Tenemos que cultivar el hábito de ir por la vida dando gracias: “Dad gracias en todo, porque esta es la voluntad de Dios para con vosotros en Cristo Jesús” (1Tes. 5:18). Una amiga que sufría fuertes depresiones aprendió que tenía que saltar de la cama nada más despertarse, antes de que le viniesen los pensamientos negativos. Éstos tardaban tres o cuatro minutos en llegar, y para no caer en la tentación de pensar de forma derrotista, saltaba de la cama nada más despertarse y empezaba a caminar por la habitación dando gracias a Dios por todo lo bueno que le venía a la mente: el aire fresco, la luz del día, la noche de descanso, su familia, la salvación, etc. Otro buen hábito es cantar himnos para empezar el día. Esto pone nuestras mentes en las cosas hermosas de Dios que escribieron nuestros hermanos en la fe hace muchos años, cosas que siguen siendo verdad y luz para la mente del creyente.

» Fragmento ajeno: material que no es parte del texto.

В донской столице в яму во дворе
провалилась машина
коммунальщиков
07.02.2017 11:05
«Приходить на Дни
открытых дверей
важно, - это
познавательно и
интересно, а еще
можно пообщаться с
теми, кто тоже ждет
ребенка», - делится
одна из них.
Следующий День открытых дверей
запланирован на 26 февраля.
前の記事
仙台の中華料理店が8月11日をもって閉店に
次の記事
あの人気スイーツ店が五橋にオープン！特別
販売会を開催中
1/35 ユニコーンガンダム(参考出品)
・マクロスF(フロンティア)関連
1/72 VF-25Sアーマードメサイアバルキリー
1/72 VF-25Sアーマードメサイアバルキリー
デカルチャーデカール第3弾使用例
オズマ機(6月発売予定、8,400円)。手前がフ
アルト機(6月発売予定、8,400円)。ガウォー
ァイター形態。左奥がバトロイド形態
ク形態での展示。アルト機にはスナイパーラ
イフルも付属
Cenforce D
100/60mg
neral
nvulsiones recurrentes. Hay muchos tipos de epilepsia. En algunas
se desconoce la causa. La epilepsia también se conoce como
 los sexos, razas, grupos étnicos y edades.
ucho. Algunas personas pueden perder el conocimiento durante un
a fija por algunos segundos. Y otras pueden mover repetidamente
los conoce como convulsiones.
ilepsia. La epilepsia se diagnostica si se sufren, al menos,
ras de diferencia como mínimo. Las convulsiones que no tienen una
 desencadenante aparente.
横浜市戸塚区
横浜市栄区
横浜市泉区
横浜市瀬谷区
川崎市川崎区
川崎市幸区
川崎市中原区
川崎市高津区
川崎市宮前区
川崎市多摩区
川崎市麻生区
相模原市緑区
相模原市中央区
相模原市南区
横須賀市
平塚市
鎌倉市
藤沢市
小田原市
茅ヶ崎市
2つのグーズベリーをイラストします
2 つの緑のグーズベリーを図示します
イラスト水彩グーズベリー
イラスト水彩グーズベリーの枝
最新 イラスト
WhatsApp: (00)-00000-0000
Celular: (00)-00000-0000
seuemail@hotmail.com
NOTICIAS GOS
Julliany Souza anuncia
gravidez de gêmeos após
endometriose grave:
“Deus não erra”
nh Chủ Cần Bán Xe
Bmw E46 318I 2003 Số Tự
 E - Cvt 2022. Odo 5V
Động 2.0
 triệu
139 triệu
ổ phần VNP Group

Somos cambiados a la imagen de Cristo por medio de la transformación de nuestras mentes: Transformaos por medio de la renovación de vuestro entendimiento” (Rom. 12:2). La renovamos eliminando los pensamientos negativos y reemplazándolos con pensamientos positivos. La hermana que sufría depresión, cuando le venía un pensamiento tóxico, negativo, dañino o una mentira de Satanás, ¡daba gracias a Dios por lo opuesto! Si el enemigo sembraba el pensamiento: “No saldrás nunca de esto”, ella decía en voz audible: “Gracias Señor, que con tu ayuda, saldré de esto”. “Estad siempre gozosos, orad sin cesar, dad gracias en todo, no apaguéis al Espíritu” (1 Tes. 5:16-19). Si oramos sin cesar y damos gracias en todo, estaremos siempre gozosos y no apagaremos al Espíritu, sino que estaremos rebosando de la gracia de Dios: “Y el mismo Dios de paz os santificará por completo” (1 Tes. 5:23). Y evidentemente tendremos mentes sanas para servir al Señor.